Tymczasem zdaniem ekologów informacje na ten temat powinny być bardziej dostępne i dla niektórych obowiązkowe
- Dyrektorzy placówek edukacyjnych nie byli przeszkoleni, nie byli też zobowiązani, żeby takie informacje sprawdzać. Naszym zdaniem powino być to obowiązkiem, by nauczyciele, pracownicy placówek oświatowych mieli w swoim obowiązku sprawdzanie jakości powietrza zanim wyjdą z dziećmi na spacer - przekonuje Radosław Lesisz, z Dolnośląskiego Alarmu
Sa nowe tramwaje, powinny być nowe informacje
Wrocławianie bardzo różnie podchodzą do tego pomysłu.

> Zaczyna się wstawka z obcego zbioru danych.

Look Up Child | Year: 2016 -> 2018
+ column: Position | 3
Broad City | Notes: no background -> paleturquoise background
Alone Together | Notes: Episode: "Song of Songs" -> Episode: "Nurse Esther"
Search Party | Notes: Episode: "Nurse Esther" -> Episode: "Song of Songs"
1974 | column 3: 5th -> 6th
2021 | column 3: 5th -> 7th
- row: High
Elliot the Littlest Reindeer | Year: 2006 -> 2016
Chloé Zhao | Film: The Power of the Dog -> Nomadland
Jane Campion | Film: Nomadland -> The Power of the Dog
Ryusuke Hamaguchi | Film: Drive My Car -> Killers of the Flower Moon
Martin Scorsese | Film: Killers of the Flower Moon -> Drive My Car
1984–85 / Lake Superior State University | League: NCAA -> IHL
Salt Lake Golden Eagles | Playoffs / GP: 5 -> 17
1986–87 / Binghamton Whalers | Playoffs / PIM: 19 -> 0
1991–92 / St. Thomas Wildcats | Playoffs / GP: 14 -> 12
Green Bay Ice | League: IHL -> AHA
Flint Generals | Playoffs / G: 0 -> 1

- To nie jest konieczna informacja. Myślę, że takie rzeczy można wyczytać w internecie jeśli ktoś jest zainteresowany - twierdzi jeden z mieszkańców
- Dobrze by było wiedzieć, że powietrze wpłynie dzisiaj na nasze zdrowie. Na pewno w żaden sposób nie zdecydowałoby o tym, czy wyjdę z domu, czy nie - nie zgadza się inna wrocławianka.
- Jeśli byłoby jakieś bardzo duże zanieczyszczenie, wolałabym zostać w domu, nie ryzykować. To dobry pomysł, żeby uświadomić ludziom, że zagrożenie jest coraz większe. Oprócz tego, że są nowe tramwaje, powinny być nowe informacje: czy to coś pomaga, że jeździmy tramwajami, czy nie - tłumaczy kolejna zapytana.
Jak jest szansa na publikację wiadomości o stanie powietrza wszędzie w mieście?
Jak powiedziała nam Agnieszka Korzeniowska, rzecznik MPK, przedsiębiorstwo jest chętne do współpracy, jednak na razie o propozycji nie słyszeli. Tymczasem działacze Dolnośląskiego Alarmu Smogowego prowadzą już rozmowy z miastem o wprowadzeniu informacji w szkołach oraz w spółkach mu podległych.
Teraz takie wiadomości znajdziecie na stronie air.wroclaw.pios.gov.pl prowadzonej przez pracowników Wojewódzkiego Inspektoratu Ochrony Środowiska.